TASK TO CARRY OUT.
Transcribe verbatim the passage of the excerpt on traditional music and academic study, below, from "For generations, it" to "including Ó Lionáird.".

For generations, it needed (and got) little by way of formal instruction, relying instead, like most other traditional art forms the world over, on the enthusiasm of the singers, musicians and dancers to guarantee its survival.

Cúl Aodha sean nós singer Iarla Ó Lionáird, a member of the groundbreaking Afro Celt Sound System, needs no convincing of the benefits of bringing traditional music within reach of academia. A PhD Programme in Arts Practice commenced in September 2009, attracting internationally renowned performers including Ó Lionáird.

“My reasons for pursuing an academic route are purely personal,” he admits. “I like learning. It isn’t really about having hard and fast opinions. It’s about having a place where everybody can have diverse opinions.

“Where that is a challenge to oral-based traditions is to their sense of some overarching or underlying truth,” Ó Lionáird continues. “Some might consider that our traditional arts are laden with certainties. They have shaped us through generations and are the root of who we are. The academic gaze challenges those precepts, and for some that might be de-stabilising, but I find it enlivening.”

Donal Lunny, one of the Academy’s artists-in-residence, is sanguine about the idea that future generations might come to the tradition via a formal education system, rather than via the oral route which informed his own musical development.

“I think we have to accept that the oral tradition is vanishing, and it’s vanishing everywhere,” he notes, “but I don’t think that the existence of these courses is accelerating it. There are pros and cons, but the pros are that the students are acquiring a great deal of knowledge, even if it’s not of the same cultural depth. I feel that a lot of the gaps will be filled in, in time. A lot more people will be carrying the tradition with them into the future.

“It also gives substance to the whole notion of pursuing traditional music as a career, rather than making it up as you go along – which is what I did!”

In an unexpected way too, Lunny has put his own musicianship under the magnifying glass, through his teaching work in the university.

AVAILABLE DATA.
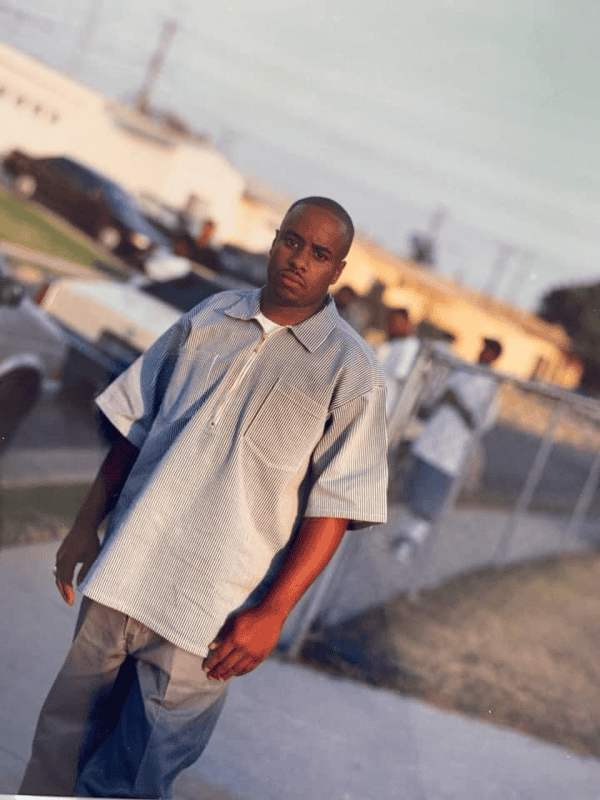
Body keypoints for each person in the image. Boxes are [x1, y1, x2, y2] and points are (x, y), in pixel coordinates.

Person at [19, 197, 388, 799]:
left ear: (337, 270)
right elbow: (136, 427)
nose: (300, 259)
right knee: (58, 749)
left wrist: (273, 614)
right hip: (125, 570)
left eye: (320, 253)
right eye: (292, 241)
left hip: (211, 615)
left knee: (134, 778)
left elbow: (337, 505)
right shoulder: (210, 315)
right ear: (275, 240)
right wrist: (86, 526)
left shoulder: (350, 370)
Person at [391, 337, 502, 561]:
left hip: (449, 453)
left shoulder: (491, 388)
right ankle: (401, 536)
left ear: (495, 357)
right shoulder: (462, 370)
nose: (482, 352)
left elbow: (480, 424)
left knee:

FINAL ANSWER.
For generations, it needed (and got) little by way of formal instruction, relying instead, like most other traditional art forms the world over, on the enthusiasm of the singers, musicians and dancers to guarantee its survival.

Cúl Aodha sean nós singer Iarla Ó Lionáird, a member of the groundbreaking Afro Celt Sound System, needs no convincing of the benefits of bringing traditional music within reach of academia. A PhD Programme in Arts Practice commenced in September 2009, attracting internationally renowned performers including Ó Lionáird.